Consideriong the chronic, inflammatory course of HS, defects in the immunological response mechanisms are suggested as a possible etiologic factors (1, 12). Some studies do not confirm any abnormalities of the immune system (1). Other investigators, however, have found the defected neutrophilic function, decreased percentage of NK cells with the progression of the disease, and lower monocyte responses to bacterial compounds (4, 16). Moreover, the increased expression of Toll-like receptors 2 within infiltrating macrophages and dendritic cells of the HS inflammatory lesions has been observed (16, 17).
HS often begins insidiously with non-specific early symptoms, such as pain, burning, erythema, pruritus, local warmth and hyperhidrosis (1, 2, 4).

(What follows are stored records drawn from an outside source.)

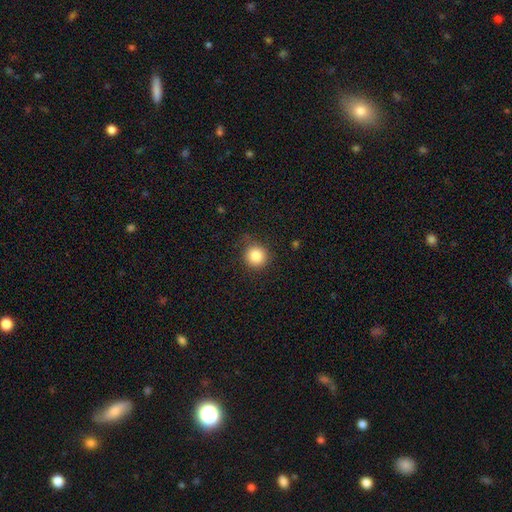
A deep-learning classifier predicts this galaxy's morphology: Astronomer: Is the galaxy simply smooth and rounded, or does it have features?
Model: smooth — 85%.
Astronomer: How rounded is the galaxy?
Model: round — 93%.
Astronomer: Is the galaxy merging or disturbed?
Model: none — 81%.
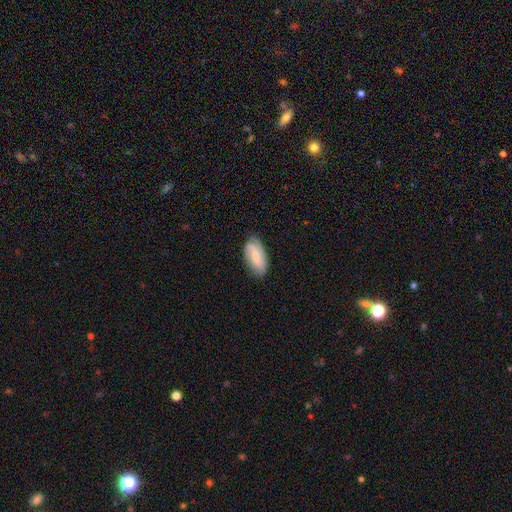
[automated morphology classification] smooth_or_featured: smooth (p=0.49) [alt: featured or disk p=0.45]
merging: none (p=0.73) [alt: minor disturbance p=0.21]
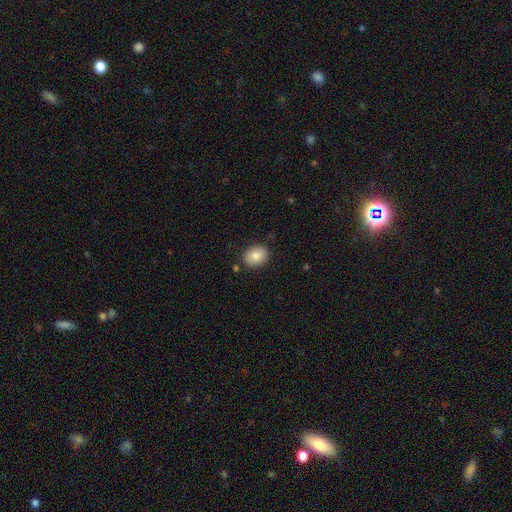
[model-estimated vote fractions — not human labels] This is clearly a smooth galaxy (84%). How rounded: possibly in between (52%). Merging: clearly none (85%).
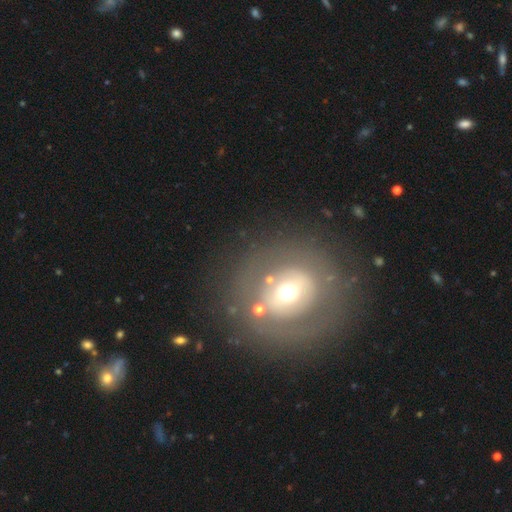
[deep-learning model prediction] This is possibly a featured or disk galaxy (53%). It is clearly not viewed edge-on (94%). Merging: likely none (76%).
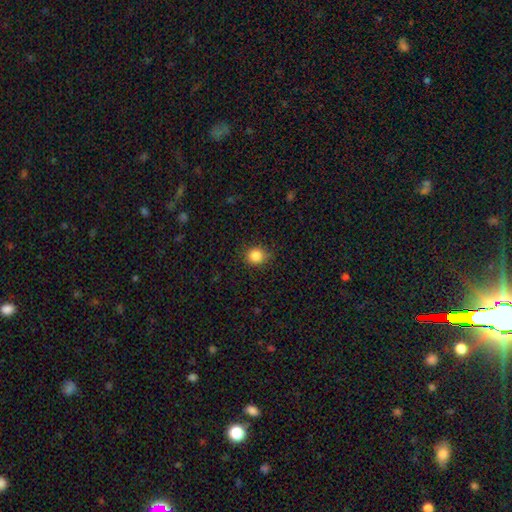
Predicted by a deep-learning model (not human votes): Smooth or featured? smooth (84%)
How rounded? round (80%)
Merging? none (83%)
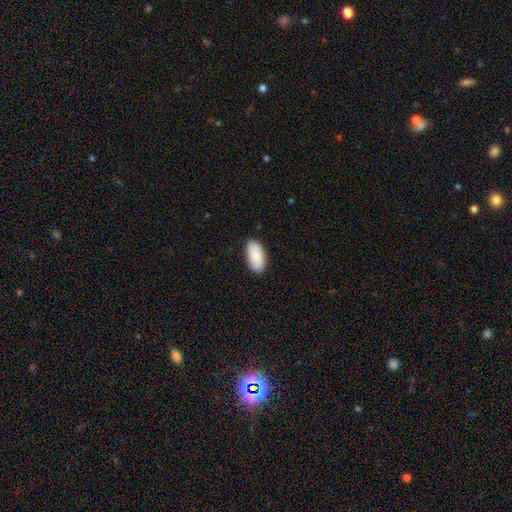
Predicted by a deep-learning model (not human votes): smooth-or-featured: smooth: 85% | featured or disk: 9% | star or artifact: 6%
  how-rounded: in between: 94% | cigar-shaped: 3% | round: 2%
  merging: none: 84% | minor disturbance: 12% | major disturbance: 2% | merger: 1%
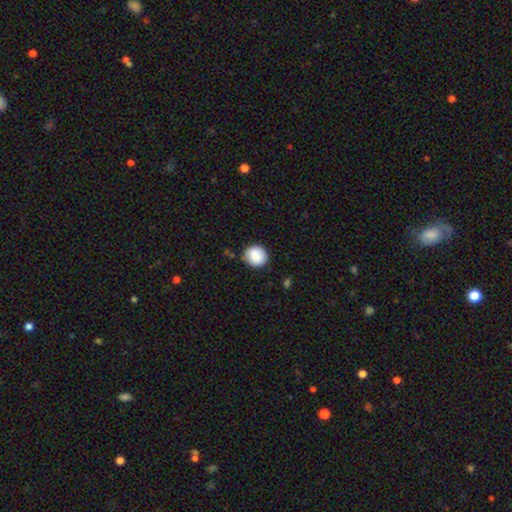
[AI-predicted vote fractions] The model was most divided on "merging": none: 80%, minor disturbance: 15%, major disturbance: 3%, merger: 2%. More confident: smooth or featured — smooth (87%); how rounded — round (86%).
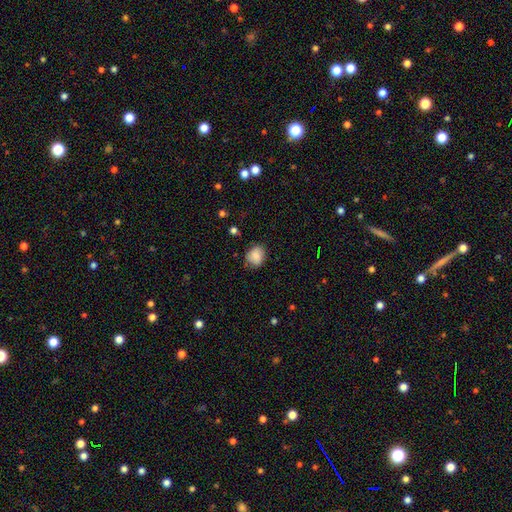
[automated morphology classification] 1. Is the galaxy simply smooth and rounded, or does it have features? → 83% smooth, 9% featured or disk, 8% star or artifact.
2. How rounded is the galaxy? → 64% round, 35% in between, 1% cigar-shaped.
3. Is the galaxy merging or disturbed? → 74% none, 21% minor disturbance, 4% major disturbance, 2% merger.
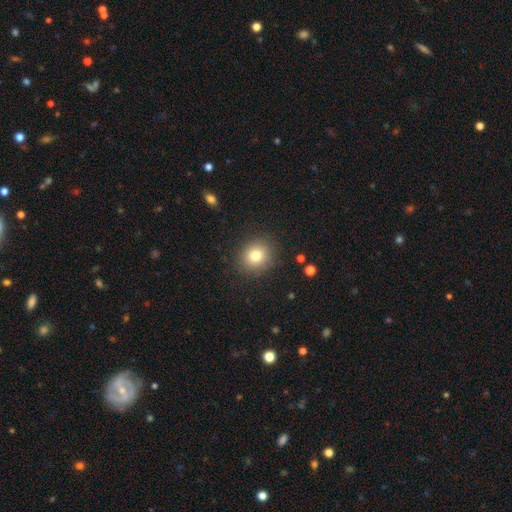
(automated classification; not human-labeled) This appears to be a smooth galaxy with no disk features (79%) that is round (78%). Merging: none (87%).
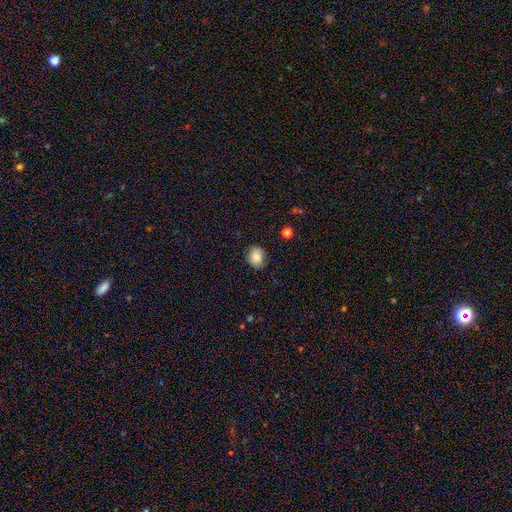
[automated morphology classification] Smooth or featured? smooth (84%)
How rounded? round (61%)
Merging? none (85%)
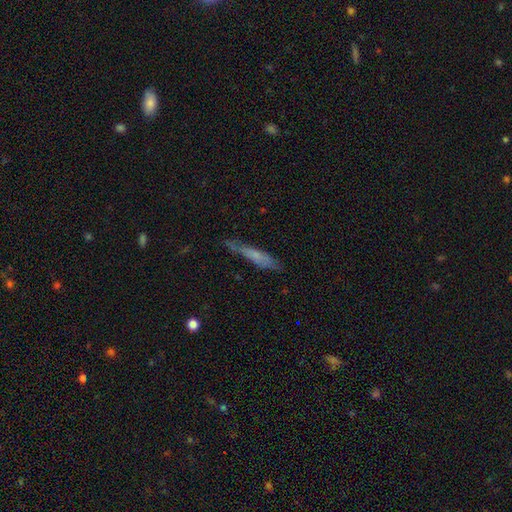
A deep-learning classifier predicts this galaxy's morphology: Smooth or featured: smooth — 52% (featured or disk — 39%)
How rounded: cigar-shaped — 87% (in between — 11%)
Merging: none — 60% (minor disturbance — 27%)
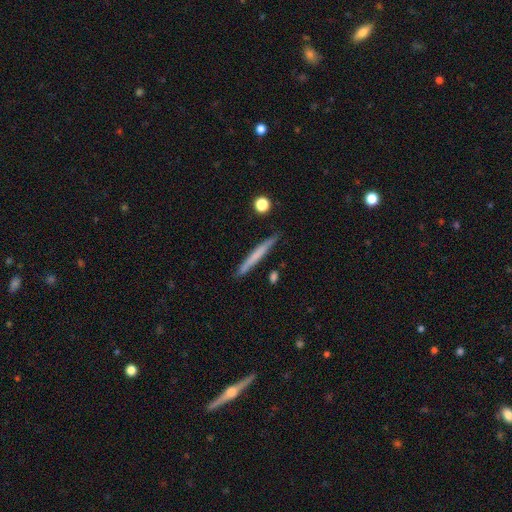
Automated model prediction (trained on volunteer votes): Q: Smooth or featured?
A: smooth (61%); runner-up: featured or disk (33%)
Q: How rounded?
A: cigar-shaped (97%); runner-up: in between (2%)
Q: Merging?
A: none (88%); runner-up: minor disturbance (8%)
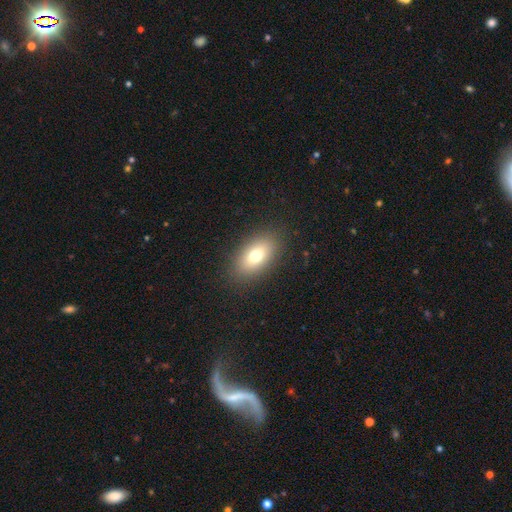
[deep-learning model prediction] Overall: smooth (73%). How rounded: in between (88%). Merging: none (87%).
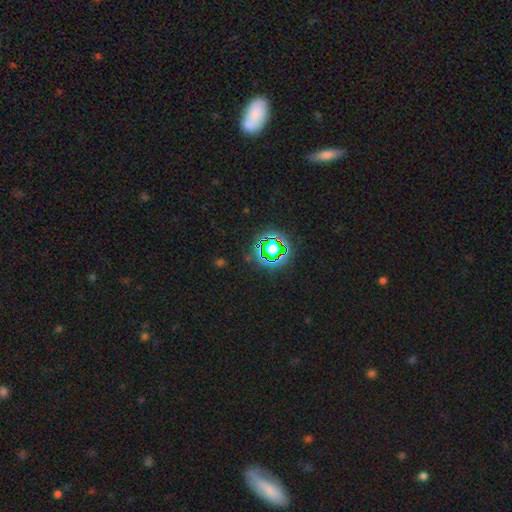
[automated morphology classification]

The primary lesions are single firm palpable nodule or few solitary painful nodules which are deep-sited and rounded (1, 2, 8). Approximately 50% of all patients have above mentioned subjective prodromal symptoms 12-48 h before consecutive nodule recurs (4). The subcutaneous nodules may persist for weeks with recurrent episodes of inflammation, or may spontaneously rupture after 7-15 days or coalesce into deep, painful abscesses (1, 4). Spontaneous resolving of the single nodule is possible, but the most frequent evolution observed is to form abscesses with an external rupture and draining purulent discharge (1, 2, 4). The numerous recurrences of inflammatory nodules may lead to the development of chronic secondary lesions. Multiple abscesses release purulent malodorous material due to the anaerobic colonization (1, 4, 8). Formation of sinus tracts results with generating deep interconnected network and progressive tissue inflammation and destruction which may extend deep into muscles and fascia (1, 2). Healing occurs with extensive fibrosis and hypertrophic scars making the rope-like dermal contractures (1, 2, 4, 11). The double or multiporous giant comedones can be often observed and are regarded as characteristic feature of HS (1, 4, 8). What is interesting, despite the chronic extensive inflammation, there is no regional lymphadenopathy (4).